I wrote the following piece of code to round off the floating values in the dataframe a
a = pd.DataFrame([[1.2,3.4],[1.4,4.6]])
a = a.apply(round)
But the output I get is as follows:
0 1
0 1.0 3.0
1 1.0 5.0
Why does the function return rounded off floating point values and not an integer?
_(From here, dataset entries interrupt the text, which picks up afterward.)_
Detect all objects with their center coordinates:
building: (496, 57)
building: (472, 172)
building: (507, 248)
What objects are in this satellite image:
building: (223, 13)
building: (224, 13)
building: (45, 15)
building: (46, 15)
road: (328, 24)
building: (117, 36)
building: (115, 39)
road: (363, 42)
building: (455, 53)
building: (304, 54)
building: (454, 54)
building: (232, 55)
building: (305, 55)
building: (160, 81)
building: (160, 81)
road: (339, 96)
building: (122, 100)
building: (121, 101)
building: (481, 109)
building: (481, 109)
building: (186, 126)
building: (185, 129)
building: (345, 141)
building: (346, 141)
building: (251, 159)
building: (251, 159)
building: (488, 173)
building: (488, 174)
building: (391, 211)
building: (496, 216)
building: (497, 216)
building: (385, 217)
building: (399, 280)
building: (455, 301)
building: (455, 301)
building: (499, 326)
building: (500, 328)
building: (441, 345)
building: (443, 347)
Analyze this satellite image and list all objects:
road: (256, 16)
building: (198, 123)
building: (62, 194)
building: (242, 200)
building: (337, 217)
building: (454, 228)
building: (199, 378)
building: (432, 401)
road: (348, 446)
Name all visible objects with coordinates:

Also, on being applied as follows, the behaviour is different:
round(0.5)
>>0
x= [1.4,2.5,3.6]
list(map(round,x))
>>[1, 2, 4]
Why this anomaly?
apply
calls the round
function on each column in succession. DataFrame columns are Series
objects, and these have a __round__
dunder method defined on them with a slightly different behaviour. This is actually what round
calls when called on the Series
.
round(a[0])
0 1.0
1 1.0
Name: 0, dtype: float64
# Same as,
a[0].__round__()
0 1.0
1 1.0
Name: 0, dtype: float64
Contrast this with the typical behaviour for python round
on scalars:
round(1.5)
# 2
# Same as,
(1.5).__round__()
# 2
If you want the same behaviour, use applymap
.
a.applymap(round)
0 1
0 1 3
1 1 5
Which applies round
on each element (scalar), rounding down to an integer.
Or, my recommended solution,
a.round().astype(int)
0 1
0 1 3
1 1 5
Beware that this will not typecast columns containing missing data (NaNs).